Page extract:
_ _ _ _

By HuffPost SA's count, Finance Minister Malusi Gigaba has achieved three of the goals he set himself and missed eight. But this can be placed at the door of Cabinet chaos rather than the minister's failure.
In July, Gigaba released a 14-point growth stimulus plan when the economy was in recession. HuffPost SA has only calculated the goals the minister set himself to achieve by Wednesday's tabling of the mini-budget in Parliament.
The July plan was the skeleton on which the young minister promised to put the meat on this Wednesday when he tables his first medium-term budget policy statement.
President Jacob Zuma monitors and coordinates the implementation of the economic rescue plan, but the embattled head of state has not made a significant economic speech in months.
Gigaba's good news
Let's start with the good news. At the eleventh hour earlier this month, Gigaba staved off a crash-landing for SAA when he secured a R5-billion bailout for the airline using the National Revenue Fund.
Last week, he cleaned out the SAA board, removing Zuma's crony Dudu Myeni and putting the respected business leader JB Magwaza in his place.
Myeni's deputy, Tryphosa Ramano (who was handpicked by former finance minister Pravin Gordhan for the role), is gone too and has been replaced by Nolitha Fakude, a seasoned and wise business leader.
He has bolstered the board of the national carrier with veteran business leaders. The other big tick off his to-do list was to secure an inquiry into data prices by the Competition Commission.
Data prices are one of the most popular bugbears of South Africa's smartphone-owning multitudes and the topic cuts across fissures of race and class.
Minister misses the mark
The rest of the goals Gigaba set himself to achieve in the very short term (between July and today) have largely not been met. This is because parts of Cabinet are in turmoil with numerous commissions of inquiry into state capture at state-owned enterprises (SOEs).

_ _ _ _

Record extracts:

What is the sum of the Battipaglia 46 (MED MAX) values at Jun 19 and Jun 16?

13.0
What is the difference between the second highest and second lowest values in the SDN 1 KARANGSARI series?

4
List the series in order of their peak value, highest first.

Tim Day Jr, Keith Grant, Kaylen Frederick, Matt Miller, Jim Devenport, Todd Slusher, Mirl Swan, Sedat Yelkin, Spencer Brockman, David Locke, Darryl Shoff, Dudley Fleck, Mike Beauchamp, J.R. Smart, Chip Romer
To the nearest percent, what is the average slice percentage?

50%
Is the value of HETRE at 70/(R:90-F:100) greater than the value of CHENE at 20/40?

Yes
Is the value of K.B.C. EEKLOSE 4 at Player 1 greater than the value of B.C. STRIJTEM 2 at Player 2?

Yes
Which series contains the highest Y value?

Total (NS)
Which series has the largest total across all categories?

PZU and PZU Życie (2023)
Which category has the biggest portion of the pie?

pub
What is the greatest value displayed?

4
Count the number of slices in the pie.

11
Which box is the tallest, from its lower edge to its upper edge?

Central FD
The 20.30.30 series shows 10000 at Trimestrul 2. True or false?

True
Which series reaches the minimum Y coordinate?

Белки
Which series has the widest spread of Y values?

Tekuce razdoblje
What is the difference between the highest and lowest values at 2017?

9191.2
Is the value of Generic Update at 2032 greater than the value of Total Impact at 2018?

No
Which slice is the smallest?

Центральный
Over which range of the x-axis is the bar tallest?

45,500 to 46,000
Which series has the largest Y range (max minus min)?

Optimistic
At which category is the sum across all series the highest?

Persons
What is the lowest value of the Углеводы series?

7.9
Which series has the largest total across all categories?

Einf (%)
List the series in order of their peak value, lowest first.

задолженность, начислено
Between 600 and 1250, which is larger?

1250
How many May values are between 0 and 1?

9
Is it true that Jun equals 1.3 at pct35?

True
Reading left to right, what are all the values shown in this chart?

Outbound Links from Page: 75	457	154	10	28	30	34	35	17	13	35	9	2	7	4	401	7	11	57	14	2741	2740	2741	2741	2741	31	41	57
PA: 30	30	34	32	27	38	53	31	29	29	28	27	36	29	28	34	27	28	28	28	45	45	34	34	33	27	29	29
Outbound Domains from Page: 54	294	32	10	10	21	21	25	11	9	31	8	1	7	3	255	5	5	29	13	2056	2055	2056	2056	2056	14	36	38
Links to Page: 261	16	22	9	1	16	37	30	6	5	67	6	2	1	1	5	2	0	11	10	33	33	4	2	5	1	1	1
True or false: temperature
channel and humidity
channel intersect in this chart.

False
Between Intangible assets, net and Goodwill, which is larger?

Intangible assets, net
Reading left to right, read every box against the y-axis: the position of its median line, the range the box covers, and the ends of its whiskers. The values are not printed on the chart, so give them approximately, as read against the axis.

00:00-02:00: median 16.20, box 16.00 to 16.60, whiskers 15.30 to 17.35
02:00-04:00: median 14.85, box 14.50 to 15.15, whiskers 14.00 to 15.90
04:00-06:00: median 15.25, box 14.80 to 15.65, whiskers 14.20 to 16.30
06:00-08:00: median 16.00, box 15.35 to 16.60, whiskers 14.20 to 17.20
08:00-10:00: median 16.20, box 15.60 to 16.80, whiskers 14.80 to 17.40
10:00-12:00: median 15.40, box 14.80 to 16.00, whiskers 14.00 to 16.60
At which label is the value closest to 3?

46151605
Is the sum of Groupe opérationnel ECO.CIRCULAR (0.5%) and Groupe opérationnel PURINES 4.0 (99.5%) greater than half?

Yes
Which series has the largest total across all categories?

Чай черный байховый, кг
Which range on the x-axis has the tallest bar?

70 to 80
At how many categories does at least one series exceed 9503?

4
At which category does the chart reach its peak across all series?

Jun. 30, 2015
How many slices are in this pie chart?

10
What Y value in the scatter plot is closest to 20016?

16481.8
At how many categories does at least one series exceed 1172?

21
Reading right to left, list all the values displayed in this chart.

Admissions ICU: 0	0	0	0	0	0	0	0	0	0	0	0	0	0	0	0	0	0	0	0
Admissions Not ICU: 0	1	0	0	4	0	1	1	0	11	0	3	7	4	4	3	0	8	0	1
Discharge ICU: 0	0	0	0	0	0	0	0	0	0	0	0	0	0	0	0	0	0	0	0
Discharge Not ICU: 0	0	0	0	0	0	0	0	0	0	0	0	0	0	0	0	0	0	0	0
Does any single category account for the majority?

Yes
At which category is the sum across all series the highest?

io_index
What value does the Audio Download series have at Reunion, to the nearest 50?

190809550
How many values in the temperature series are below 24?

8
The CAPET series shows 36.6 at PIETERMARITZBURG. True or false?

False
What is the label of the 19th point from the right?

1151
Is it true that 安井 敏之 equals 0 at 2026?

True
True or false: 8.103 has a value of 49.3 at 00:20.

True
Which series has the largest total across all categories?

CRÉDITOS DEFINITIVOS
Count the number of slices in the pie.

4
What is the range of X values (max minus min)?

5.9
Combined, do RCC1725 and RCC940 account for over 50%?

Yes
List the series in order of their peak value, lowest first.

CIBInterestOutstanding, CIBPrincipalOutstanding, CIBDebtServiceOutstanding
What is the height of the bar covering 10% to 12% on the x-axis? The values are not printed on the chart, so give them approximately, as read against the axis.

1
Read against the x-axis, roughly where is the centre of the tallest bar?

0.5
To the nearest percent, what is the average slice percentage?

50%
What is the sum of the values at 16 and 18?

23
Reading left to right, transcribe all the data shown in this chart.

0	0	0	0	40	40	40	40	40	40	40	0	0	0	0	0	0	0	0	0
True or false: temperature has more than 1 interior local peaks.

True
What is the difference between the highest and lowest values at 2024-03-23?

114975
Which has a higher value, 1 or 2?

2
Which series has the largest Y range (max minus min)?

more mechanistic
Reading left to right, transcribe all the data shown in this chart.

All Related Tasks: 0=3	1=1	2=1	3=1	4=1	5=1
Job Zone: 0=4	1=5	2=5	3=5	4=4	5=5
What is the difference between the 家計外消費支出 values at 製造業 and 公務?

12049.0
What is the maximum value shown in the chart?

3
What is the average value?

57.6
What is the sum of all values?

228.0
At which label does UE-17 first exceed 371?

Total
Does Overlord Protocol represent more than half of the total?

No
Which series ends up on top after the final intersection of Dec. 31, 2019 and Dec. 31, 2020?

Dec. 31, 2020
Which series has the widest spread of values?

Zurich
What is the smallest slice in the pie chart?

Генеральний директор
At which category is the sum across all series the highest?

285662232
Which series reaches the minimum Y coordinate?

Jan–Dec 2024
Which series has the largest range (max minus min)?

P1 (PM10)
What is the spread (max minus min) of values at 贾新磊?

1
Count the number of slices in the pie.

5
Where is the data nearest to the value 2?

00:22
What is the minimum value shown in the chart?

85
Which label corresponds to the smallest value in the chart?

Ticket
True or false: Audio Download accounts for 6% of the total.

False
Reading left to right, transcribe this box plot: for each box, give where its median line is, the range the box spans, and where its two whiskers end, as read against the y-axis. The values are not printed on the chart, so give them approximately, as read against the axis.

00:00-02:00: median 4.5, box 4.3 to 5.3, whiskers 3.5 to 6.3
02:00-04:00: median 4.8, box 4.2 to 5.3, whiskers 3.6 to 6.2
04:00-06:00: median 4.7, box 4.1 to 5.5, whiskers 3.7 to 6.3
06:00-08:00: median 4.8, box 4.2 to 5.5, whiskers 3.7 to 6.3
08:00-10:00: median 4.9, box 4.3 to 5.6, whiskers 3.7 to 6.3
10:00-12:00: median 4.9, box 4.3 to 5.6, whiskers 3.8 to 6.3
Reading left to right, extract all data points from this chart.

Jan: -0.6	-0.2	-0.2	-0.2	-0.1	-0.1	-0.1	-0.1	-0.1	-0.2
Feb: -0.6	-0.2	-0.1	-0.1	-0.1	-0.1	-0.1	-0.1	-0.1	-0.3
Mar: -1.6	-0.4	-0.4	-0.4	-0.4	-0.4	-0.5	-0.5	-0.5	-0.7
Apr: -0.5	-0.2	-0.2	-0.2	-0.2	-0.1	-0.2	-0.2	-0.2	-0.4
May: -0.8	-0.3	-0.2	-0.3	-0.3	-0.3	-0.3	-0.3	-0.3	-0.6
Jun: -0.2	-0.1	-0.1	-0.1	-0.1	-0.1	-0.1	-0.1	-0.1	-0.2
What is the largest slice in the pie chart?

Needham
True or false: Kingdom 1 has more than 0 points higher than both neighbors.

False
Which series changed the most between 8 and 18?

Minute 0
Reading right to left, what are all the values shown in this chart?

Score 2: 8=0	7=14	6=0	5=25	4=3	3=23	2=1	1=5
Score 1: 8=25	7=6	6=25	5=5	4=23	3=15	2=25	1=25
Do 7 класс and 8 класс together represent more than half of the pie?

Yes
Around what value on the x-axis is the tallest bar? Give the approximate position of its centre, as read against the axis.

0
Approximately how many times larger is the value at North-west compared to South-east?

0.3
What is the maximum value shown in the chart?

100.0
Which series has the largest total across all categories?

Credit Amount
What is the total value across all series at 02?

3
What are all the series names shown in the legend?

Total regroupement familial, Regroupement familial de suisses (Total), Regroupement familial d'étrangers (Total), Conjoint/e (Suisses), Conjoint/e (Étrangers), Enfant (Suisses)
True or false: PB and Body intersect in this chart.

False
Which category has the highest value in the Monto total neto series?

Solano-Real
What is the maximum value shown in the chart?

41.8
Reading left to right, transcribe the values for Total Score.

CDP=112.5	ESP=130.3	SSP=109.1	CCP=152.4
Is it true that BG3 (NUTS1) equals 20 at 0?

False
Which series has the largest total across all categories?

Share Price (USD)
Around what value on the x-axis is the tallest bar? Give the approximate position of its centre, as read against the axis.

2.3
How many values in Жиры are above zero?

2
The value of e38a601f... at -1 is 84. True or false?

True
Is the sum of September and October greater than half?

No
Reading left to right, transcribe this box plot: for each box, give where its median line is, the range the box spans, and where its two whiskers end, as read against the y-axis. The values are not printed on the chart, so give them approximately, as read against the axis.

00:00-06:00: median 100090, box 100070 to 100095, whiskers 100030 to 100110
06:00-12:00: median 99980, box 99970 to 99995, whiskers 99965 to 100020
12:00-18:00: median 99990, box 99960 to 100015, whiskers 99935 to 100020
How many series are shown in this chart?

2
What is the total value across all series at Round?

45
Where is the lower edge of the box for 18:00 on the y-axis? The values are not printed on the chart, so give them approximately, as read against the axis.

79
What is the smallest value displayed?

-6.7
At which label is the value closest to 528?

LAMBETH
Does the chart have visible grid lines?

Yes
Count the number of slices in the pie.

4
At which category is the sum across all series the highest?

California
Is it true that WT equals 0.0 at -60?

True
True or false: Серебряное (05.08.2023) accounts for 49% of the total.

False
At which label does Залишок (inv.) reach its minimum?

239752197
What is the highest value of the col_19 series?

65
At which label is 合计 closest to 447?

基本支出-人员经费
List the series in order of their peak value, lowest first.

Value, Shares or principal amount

_ _ _ _

Your assignment:
Copy out the full article on Finance Minister Malusi Gigaba's goals exactly as it appears above.

Solved problem:
By HuffPost SA's count, Finance Minister Malusi Gigaba has achieved three of the goals he set himself and missed eight. But this can be placed at the door of Cabinet chaos rather than the minister's failure.
In July, Gigaba released a 14-point growth stimulus plan when the economy was in recession. HuffPost SA has only calculated the goals the minister set himself to achieve by Wednesday's tabling of the mini-budget in Parliament.
The July plan was the skeleton on which the young minister promised to put the meat on this Wednesday when he tables his first medium-term budget policy statement.
President Jacob Zuma monitors and coordinates the implementation of the economic rescue plan, but the embattled head of state has not made a significant economic speech in months.
Gigaba's good news
Let's start with the good news. At the eleventh hour earlier this month, Gigaba staved off a crash-landing for SAA when he secured a R5-billion bailout for the airline using the National Revenue Fund.
Last week, he cleaned out the SAA board, removing Zuma's crony Dudu Myeni and putting the respected business leader JB Magwaza in his place.
Myeni's deputy, Tryphosa Ramano (who was handpicked by former finance minister Pravin Gordhan for the role), is gone too and has been replaced by Nolitha Fakude, a seasoned and wise business leader.
He has bolstered the board of the national carrier with veteran business leaders. The other big tick off his to-do list was to secure an inquiry into data prices by the Competition Commission.
Data prices are one of the most popular bugbears of South Africa's smartphone-owning multitudes and the topic cuts across fissures of race and class.
Minister misses the mark
The rest of the goals Gigaba set himself to achieve in the very short term (between July and today) have largely not been met. This is because parts of Cabinet are in turmoil with numerous commissions of inquiry into state capture at state-owned enterprises (SOEs).